Page-level text extractions

________________

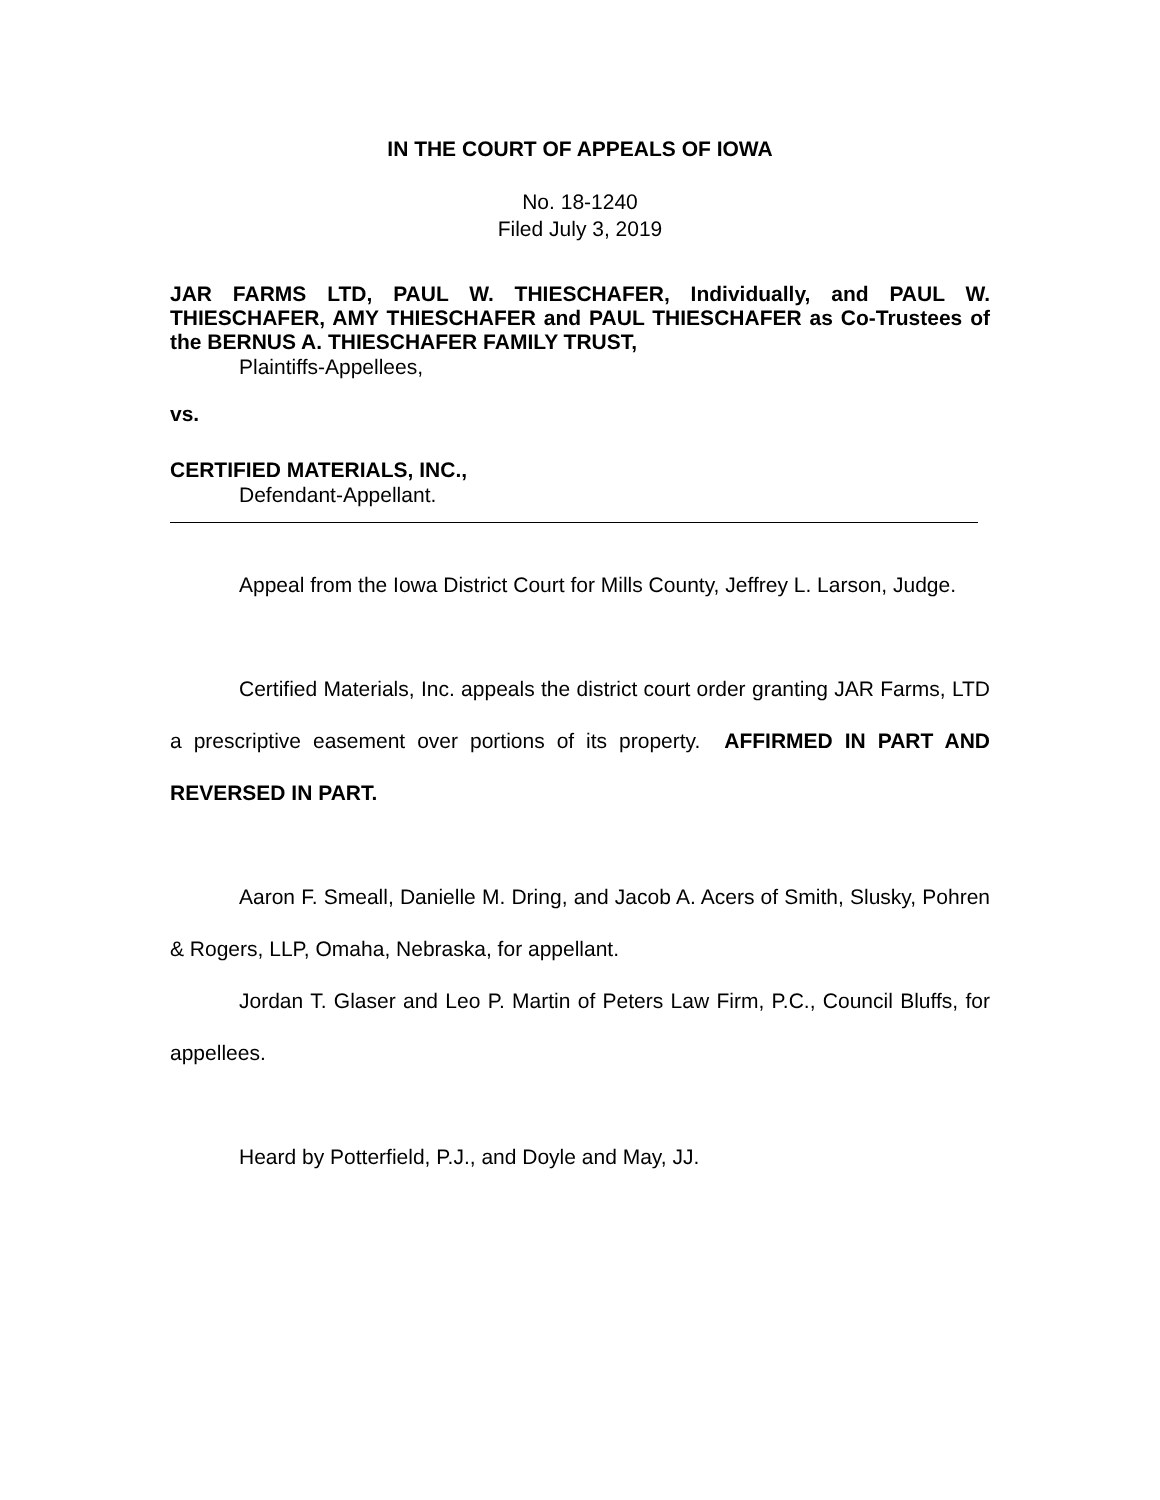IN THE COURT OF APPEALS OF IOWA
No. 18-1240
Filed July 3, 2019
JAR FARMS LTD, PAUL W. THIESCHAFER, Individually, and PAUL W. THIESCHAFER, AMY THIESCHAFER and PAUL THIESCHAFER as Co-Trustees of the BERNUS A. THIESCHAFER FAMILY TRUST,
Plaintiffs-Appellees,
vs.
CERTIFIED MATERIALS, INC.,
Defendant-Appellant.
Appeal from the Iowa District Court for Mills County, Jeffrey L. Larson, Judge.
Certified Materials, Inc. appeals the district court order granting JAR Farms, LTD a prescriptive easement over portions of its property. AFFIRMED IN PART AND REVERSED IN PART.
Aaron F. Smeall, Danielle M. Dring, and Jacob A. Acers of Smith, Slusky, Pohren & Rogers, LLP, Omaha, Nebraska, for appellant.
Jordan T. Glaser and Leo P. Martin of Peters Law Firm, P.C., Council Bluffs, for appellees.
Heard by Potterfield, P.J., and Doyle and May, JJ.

________________

YOUR TASK:
Nothing but the lines from the one that contains "Jordan T. Glaser" through the end of the data above should appear, each reproduced exactly.

ANSWER TO THE PROBLEM:
Jordan T. Glaser and Leo P. Martin of Peters Law Firm, P.C., Council Bluffs, for appellees.
Heard by Potterfield, P.J., and Doyle and May, JJ.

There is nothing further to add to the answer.